The FOMC statement key takeaways:
- Minimal Changes in the Statement: The statement had minimal changes from the June statement. The assessment of recent economic activities was changed from "modest" to "moderate" pace of expansion. This implies that the U.S. economy has strengthened slightly.
- Powell Leaves the Door Open for Rate Increases: Powell stated, "Looking ahead, we will continue to take a data-dependent approach in determining the extent of additional policy firming that may be appropriate. I will have more to say about monetary policy after briefly reviewing economic developments." He emphasized that there is a possibility of raising rates in September.
- Powell mentioned the importance of upcoming data, including two CPI reports (July and August) and two employment reports (July and August) as well as the Employment Cost Index (ECI) released last Friday.
He also emphasized that the Fed has raised the current benchmark rate by 525 bps since March 2022, and monetary policy is becoming more restrictive. - Caution on Further Tightening: Powell expressed caution regarding additional tightening, as policy becomes more restrictive, and inflation-adjustment rates increase, posing risks associated with excessive tightening.
- Still Monitoring: Powell mentioned that the June Consumer Price Index (CPI) report was welcomed but was only for one month and one data point. They still need to see continued moderation in inflation. Powell emphasized the significance of wages in the labor market for further inflation moderation.
- Possibility of Soft Landing: Powell believes there is a possibility of a soft landing. Fed staff predicted a noticeable growth slowdown by the end of this year, but considering recent economic resilience, they are not predicting a more severe recession.

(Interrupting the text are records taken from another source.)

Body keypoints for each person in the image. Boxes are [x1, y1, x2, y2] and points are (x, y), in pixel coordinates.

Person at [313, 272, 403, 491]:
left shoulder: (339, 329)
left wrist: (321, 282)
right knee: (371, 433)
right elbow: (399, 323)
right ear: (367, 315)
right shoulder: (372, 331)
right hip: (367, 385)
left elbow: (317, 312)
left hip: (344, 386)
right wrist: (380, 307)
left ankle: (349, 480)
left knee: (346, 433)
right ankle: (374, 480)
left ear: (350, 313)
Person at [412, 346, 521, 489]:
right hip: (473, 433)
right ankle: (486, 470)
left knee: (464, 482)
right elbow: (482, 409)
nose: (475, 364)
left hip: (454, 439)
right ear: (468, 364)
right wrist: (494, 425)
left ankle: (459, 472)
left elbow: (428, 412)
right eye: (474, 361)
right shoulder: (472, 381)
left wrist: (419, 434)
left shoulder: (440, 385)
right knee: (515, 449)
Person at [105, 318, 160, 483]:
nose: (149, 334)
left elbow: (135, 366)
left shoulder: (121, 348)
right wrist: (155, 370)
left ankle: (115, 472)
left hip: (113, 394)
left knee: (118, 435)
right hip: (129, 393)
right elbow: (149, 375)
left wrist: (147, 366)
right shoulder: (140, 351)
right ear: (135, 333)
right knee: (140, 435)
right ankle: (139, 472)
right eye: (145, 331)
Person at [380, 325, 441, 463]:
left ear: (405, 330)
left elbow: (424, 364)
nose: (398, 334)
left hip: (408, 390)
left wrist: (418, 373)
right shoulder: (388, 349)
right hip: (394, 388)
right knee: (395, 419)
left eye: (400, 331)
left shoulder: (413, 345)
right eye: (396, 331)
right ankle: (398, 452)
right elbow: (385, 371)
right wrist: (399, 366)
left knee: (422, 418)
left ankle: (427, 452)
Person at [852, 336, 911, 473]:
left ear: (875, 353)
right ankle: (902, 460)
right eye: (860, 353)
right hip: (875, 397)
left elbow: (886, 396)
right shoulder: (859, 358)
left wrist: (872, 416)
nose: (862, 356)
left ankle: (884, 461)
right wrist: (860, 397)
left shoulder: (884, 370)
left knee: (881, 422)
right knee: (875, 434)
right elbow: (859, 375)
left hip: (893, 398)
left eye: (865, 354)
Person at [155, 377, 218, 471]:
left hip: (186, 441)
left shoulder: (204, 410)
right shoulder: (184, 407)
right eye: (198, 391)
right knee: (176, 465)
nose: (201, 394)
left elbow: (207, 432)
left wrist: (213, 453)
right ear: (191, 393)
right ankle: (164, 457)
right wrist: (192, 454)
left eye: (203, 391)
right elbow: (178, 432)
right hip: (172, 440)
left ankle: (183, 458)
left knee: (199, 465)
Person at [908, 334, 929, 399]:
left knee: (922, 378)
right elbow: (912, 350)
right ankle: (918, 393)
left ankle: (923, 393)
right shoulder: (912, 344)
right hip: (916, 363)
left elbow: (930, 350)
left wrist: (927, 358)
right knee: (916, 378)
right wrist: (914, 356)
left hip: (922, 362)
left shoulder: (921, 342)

- Long-Term Rate Maintenance: Powell emphasized that rates have not been restrictive enough to have sufficient policy effects. They plan to maintain a restrictive approach until they are confident that inflation will continue to decline towards 2%. He does not believe inflation will return to 2% by 2025. (Does this mean no rate cuts next year?)
- Quantitative Tightening (QT) with Rate Cuts: The Fed can continue with QT while lowering rates in specific situations. This could happen when they are normalizing the restrictive rates to more typical levels.
- In summary, Powell suggests the possibility of performing QT while lowering rates by 2025 if inflation is confidently moderating towards 2%. There is minimal difference between this June's FOMC and the previous one.
What to expect going forward
The end of the rate hiking cycle?
- Wells Fargo believes today's rate increase will likely be the last of the tightening cycle, but another rate increase before year-end won't shock the market. They also expect quantitative tightening to continue.
- BMO expects significant data to be released before the September meeting, and if growth and inflation don't decelerate enough, the Fed may skip the September rate increase and consider November instead.
- ING anticipates inflation to remain around 2% and economic activity to slow below trend, leading to a likely hold on rate increases in September, but keeping the option open for further increases until year-end.
- Goldman Sachs predicts rate cuts to begin in the second quarter of next year, reducing rates to 3-3.25% after 25 bps cuts at each meeting.
- Morgan Stanley mentions that the base effect will diminish in the second half of the year, and if inflation doesn't sufficiently slow down, it may rise again, leading to potential aggressive tightening by the Fed.
- Goldman Sachs's bond strategist points out that recent data aligns with the expectation that the benchmark rate peaked in July, but if key data shows inflation picking up, the Fed may continue rate hikes.